Cash is king when it comes to investing. On a percent-of-sales basis, WMIH’s free cash flow was 0% while GPOR converted -7.09% of its revenues into cash flow. This means that, for a given level of sales, WMIH is able to generate more free cash flow for investors.

Liquidity and Financial Risk

WMIH’s debt-to-equity ratio is 0.00 versus a D/E of 0.66 for GPOR. GPOR is therefore the more solvent of the two companies, and has lower financial risk.

Valuation

WMIH trades at a forward P/E of 5.93, a P/B of 3.40, and a P/S of 166.23, compared to a forward P/E of 7.41, a P/B of 0.56, and a P/S of 1.45 for GPOR. WMIH is the cheaper of the two stocks on an earnings basis but is expensive in terms of P/B and P/S ratio. Given that earnings are what matter most to investors, analysts tend to place a greater weight on the P/E.

Analyst Price Targets and Opinions

When investing it’s crucial to distinguish between price and value. As Warren Buffet said, “price is what you pay, value is what you get”. WMIH is currently priced at a -13.86% to its one-year price target of 1.66. Comparatively, GPOR is -32.39% relative to its price target of 15.22. This suggests that GPOR is the better investment over the next year.

Risk and Volatility

To gauge the market risk of a particular stock, investors use beta. Stocks with a beta above 1 are more volatile than the market as a whole. Conversely, a beta below 1 implies below average systematic risk. WMIH has a beta of 0.12 and GPOR’s beta is 0.34. WMIH’s shares are therefore the less volatile of the two stocks.

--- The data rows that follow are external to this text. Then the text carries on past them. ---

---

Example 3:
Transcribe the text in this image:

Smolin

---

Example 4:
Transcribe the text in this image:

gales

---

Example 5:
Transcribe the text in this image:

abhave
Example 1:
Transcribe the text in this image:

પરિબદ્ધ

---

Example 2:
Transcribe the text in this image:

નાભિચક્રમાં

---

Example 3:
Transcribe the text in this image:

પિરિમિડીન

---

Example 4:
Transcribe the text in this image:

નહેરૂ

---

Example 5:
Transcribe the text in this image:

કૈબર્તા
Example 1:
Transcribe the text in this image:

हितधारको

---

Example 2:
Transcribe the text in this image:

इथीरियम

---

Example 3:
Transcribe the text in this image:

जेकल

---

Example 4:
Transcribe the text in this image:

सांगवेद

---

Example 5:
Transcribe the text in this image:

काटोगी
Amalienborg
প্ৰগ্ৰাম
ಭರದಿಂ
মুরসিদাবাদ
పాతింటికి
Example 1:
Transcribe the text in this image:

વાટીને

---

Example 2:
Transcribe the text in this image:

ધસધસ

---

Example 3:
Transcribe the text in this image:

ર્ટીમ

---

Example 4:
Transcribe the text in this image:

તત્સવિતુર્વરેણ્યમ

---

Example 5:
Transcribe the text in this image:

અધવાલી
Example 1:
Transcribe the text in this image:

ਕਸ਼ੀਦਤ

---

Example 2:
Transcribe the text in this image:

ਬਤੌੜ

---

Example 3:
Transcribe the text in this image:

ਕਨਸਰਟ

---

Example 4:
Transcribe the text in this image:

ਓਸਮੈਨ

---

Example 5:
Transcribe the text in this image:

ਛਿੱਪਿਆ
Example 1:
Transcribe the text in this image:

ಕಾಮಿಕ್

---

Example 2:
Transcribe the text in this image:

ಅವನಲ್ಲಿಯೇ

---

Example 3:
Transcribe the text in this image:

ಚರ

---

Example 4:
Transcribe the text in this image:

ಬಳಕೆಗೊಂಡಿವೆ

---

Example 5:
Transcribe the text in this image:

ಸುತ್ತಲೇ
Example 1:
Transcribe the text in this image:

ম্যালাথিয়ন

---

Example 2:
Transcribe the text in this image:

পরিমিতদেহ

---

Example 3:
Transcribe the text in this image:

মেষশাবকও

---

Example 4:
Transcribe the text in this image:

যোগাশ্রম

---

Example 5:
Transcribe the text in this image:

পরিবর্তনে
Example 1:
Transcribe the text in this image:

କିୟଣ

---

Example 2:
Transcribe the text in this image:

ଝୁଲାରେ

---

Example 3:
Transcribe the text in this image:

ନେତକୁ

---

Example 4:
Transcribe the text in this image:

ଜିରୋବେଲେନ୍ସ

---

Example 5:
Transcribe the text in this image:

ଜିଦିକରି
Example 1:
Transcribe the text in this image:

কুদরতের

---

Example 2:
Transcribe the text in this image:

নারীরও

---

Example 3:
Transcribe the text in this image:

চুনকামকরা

Insider Activity and Investor Sentiment

Short interest, or the percentage of a stock’s tradable shares currently being shorted, is another metric investors use to get a pulse on sentiment. WMIH has a short ratio of 5.14 compared to a short interest of 3.35 for GPOR. This implies that the market is currently less bearish on the outlook for GPOR.

Summary




Gulfport Energy Corporation (NASDAQ:GPOR) beats WMIH Corp. (NASDAQ:WMIH) on a total of 7 of the 14 factors compared between the two stocks. GPOR is growing fastly and higher liquidity. In terms of valuation, GPOR is the cheaper of the two stocks on book value and sales basis, GPOR is more undervalued relative to its price target. Finally, GPOR has better sentiment signals based on short interest.